7. Inammissibile e’ il terzo motivo di ricorso, poiche’ il ricorrente si limita a trascrivere i principi enunciati dalla giurisprudenza di legittimita’ a proposito dell’obbligo per il giudice, in presenza di una specifica nota spese prodotta dalla parte, di dare adeguata motivazione della eliminazione o della riduzione di voci da lui operata, mentre non indica nel ricorso, in violazione del principio di autosufficienza dell’atto, le singole voci della nota spese, dal giudice ridotta globalmente, che sarebbero state liquidate in misura inferiore a quella esposta, cosi’ da non consentire la verifica della pretesa violazione dei minimi, sia per i diritti che per gli onorari (cfr., tra tante, in punto di inammissibilita’ del ricorso che non specifichi gli errori commessi dal giudice di merito e non precisi le voci di tabella degli onorari e dei diritti di procuratore che si ritengono violate, Cass. n. 22287 del 2009, n. 14455 del 2009, n. 14744 del 2007, n. 21325 del 2005).

8. In conclusione il ricorso va rigettato.

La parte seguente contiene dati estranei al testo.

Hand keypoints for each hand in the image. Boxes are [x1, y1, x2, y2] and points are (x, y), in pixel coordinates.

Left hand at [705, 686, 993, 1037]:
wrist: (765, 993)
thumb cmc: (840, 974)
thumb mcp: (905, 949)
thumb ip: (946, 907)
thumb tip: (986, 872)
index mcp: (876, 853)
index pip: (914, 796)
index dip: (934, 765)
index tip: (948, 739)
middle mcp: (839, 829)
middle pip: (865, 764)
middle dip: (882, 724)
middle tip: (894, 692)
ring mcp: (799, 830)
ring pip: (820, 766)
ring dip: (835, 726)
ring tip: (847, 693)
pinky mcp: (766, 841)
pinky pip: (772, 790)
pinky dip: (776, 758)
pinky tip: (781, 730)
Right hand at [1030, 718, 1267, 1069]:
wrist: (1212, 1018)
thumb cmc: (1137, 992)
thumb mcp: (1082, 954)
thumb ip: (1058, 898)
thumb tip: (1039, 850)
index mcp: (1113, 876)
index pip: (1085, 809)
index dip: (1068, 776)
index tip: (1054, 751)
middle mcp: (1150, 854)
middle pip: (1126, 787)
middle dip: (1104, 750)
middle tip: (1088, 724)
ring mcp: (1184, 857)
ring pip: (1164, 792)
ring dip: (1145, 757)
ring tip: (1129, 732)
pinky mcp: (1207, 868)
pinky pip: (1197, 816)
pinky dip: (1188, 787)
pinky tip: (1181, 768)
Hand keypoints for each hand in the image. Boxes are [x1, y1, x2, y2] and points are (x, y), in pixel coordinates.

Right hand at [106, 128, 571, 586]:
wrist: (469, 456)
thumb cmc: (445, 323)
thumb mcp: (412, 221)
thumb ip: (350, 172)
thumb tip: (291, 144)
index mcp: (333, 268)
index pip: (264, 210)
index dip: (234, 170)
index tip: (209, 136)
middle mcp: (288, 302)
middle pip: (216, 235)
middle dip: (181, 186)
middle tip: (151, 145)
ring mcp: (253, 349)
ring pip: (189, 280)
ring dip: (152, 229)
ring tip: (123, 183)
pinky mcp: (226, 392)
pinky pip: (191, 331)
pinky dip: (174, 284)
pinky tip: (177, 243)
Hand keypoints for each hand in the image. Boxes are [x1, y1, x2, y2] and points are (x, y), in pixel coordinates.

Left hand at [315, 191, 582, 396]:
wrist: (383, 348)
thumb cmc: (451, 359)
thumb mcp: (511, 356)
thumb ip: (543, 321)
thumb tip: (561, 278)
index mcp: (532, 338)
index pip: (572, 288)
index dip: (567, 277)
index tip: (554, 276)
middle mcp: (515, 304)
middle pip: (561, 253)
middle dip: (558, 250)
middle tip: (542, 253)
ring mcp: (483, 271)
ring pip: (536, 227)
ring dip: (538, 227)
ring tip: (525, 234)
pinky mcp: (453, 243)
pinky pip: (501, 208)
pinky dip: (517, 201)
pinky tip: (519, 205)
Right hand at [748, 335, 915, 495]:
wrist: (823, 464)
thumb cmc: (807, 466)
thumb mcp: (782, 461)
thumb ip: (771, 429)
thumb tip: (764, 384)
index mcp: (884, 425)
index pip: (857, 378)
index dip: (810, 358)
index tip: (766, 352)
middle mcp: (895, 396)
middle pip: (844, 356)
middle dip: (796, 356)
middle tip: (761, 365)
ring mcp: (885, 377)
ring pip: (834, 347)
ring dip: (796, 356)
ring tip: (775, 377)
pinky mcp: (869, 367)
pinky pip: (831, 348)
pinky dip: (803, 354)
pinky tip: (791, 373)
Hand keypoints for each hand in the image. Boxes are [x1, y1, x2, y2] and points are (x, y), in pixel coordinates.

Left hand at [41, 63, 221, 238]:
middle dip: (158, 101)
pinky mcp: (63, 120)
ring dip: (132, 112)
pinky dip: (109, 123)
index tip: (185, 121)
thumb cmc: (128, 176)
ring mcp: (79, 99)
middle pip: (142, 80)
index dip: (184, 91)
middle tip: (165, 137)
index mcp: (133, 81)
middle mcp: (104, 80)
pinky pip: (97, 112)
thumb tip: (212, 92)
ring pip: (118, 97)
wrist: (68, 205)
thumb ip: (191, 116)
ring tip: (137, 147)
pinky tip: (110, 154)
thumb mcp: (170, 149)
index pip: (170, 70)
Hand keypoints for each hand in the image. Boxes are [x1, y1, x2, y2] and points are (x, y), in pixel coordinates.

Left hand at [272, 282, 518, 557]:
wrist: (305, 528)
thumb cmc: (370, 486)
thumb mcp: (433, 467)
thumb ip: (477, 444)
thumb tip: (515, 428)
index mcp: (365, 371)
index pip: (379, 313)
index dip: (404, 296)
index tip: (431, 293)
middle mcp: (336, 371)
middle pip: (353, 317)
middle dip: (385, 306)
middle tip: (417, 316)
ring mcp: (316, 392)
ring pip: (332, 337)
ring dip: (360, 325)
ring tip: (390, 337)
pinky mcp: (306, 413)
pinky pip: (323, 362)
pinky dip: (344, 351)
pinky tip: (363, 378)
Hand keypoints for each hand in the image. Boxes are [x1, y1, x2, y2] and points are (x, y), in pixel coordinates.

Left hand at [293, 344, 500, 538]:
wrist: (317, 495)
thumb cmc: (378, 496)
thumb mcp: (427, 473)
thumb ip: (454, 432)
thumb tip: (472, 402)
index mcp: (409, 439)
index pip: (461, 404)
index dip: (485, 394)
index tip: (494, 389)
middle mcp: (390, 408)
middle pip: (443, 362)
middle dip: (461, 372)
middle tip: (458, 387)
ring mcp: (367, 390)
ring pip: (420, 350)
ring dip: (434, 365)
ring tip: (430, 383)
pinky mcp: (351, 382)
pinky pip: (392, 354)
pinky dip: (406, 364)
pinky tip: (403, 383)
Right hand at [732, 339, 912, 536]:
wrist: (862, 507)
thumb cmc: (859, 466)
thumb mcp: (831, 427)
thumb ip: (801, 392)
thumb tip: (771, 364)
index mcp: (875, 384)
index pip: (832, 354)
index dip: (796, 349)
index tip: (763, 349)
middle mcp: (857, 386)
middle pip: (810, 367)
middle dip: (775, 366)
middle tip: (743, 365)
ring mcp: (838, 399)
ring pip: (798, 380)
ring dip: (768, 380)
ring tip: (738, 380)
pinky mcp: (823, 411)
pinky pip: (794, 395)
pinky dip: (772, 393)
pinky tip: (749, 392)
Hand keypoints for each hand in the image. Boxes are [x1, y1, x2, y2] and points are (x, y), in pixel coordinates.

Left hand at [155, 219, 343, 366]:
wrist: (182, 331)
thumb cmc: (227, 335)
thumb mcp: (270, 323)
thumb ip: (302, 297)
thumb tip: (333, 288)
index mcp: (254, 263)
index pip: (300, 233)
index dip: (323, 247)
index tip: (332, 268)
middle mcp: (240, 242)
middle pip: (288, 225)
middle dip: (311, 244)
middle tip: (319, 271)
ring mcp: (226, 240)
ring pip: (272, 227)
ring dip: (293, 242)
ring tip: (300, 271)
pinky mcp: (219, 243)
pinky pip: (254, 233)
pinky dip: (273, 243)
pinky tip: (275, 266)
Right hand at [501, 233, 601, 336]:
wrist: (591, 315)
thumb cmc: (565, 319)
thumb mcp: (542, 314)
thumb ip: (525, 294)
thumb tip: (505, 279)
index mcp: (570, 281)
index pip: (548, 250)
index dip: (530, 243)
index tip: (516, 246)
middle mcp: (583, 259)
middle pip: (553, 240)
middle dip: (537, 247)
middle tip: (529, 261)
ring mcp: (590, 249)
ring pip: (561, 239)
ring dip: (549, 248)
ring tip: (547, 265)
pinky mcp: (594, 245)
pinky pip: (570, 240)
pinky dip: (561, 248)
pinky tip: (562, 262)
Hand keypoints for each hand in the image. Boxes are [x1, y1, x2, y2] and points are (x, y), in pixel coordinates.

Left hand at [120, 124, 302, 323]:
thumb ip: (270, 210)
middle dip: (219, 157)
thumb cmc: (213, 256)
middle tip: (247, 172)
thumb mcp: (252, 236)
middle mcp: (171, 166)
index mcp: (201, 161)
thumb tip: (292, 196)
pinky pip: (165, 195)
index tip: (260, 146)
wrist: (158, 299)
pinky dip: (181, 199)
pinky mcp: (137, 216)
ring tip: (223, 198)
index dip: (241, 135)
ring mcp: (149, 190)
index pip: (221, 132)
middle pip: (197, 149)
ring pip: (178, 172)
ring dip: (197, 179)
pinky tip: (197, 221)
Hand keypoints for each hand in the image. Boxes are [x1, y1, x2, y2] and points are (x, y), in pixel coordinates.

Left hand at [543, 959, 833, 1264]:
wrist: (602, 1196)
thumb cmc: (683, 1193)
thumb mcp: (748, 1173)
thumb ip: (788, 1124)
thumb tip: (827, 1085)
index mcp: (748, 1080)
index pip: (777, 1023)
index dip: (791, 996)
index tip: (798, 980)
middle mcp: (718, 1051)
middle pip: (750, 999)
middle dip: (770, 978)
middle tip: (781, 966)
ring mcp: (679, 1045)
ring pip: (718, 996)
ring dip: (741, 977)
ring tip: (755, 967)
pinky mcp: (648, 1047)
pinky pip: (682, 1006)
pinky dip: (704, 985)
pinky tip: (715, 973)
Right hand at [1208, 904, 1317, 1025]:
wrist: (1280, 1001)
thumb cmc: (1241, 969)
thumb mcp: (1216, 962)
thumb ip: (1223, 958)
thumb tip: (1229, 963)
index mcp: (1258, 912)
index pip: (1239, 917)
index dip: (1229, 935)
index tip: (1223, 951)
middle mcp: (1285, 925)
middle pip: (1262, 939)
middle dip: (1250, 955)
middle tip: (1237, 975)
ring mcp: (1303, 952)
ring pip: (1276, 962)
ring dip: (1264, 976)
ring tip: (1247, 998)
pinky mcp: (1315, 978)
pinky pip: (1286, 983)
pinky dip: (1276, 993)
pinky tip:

9. Il soccombente e’ condannato, in favore dell’INPS, al pagamento delle spese del presente giudizio, liquidate come in dispositivo, ai sensi dell’art. 152 disp. att. c.p.c. (nel nuovo testo, applicabile ratione temporis, introdotto dal D.L. 30 settembre 2003, n. 269, art. 42, comma 11 convertito nella L. 24 novembre 2003, n. 326), non risultando dagli atti essere titolare di un reddito imponibile ai fini IRPEF che ne giustifichi l’esenzione dal detto pagamento.

10. Nulla deve disporsi per le spese nei confronti del Comune di Lecce, in difetto di attivita’ difensiva dell’intimato.

P.Q.M.

LA CORTE rigetta il ricorso; condanna il ricorrente al pagamento, in favore dell’INPS, delle spese del presente giudizio, liquidandole in Euro 10,00 per esborsi e in Euro 1.500,00 (millecinquecento/00) per onorari; nulla per le spese nei confronti del Comune di Lecce.

Cosi’ deciso in Roma, il 26 maggio 2010.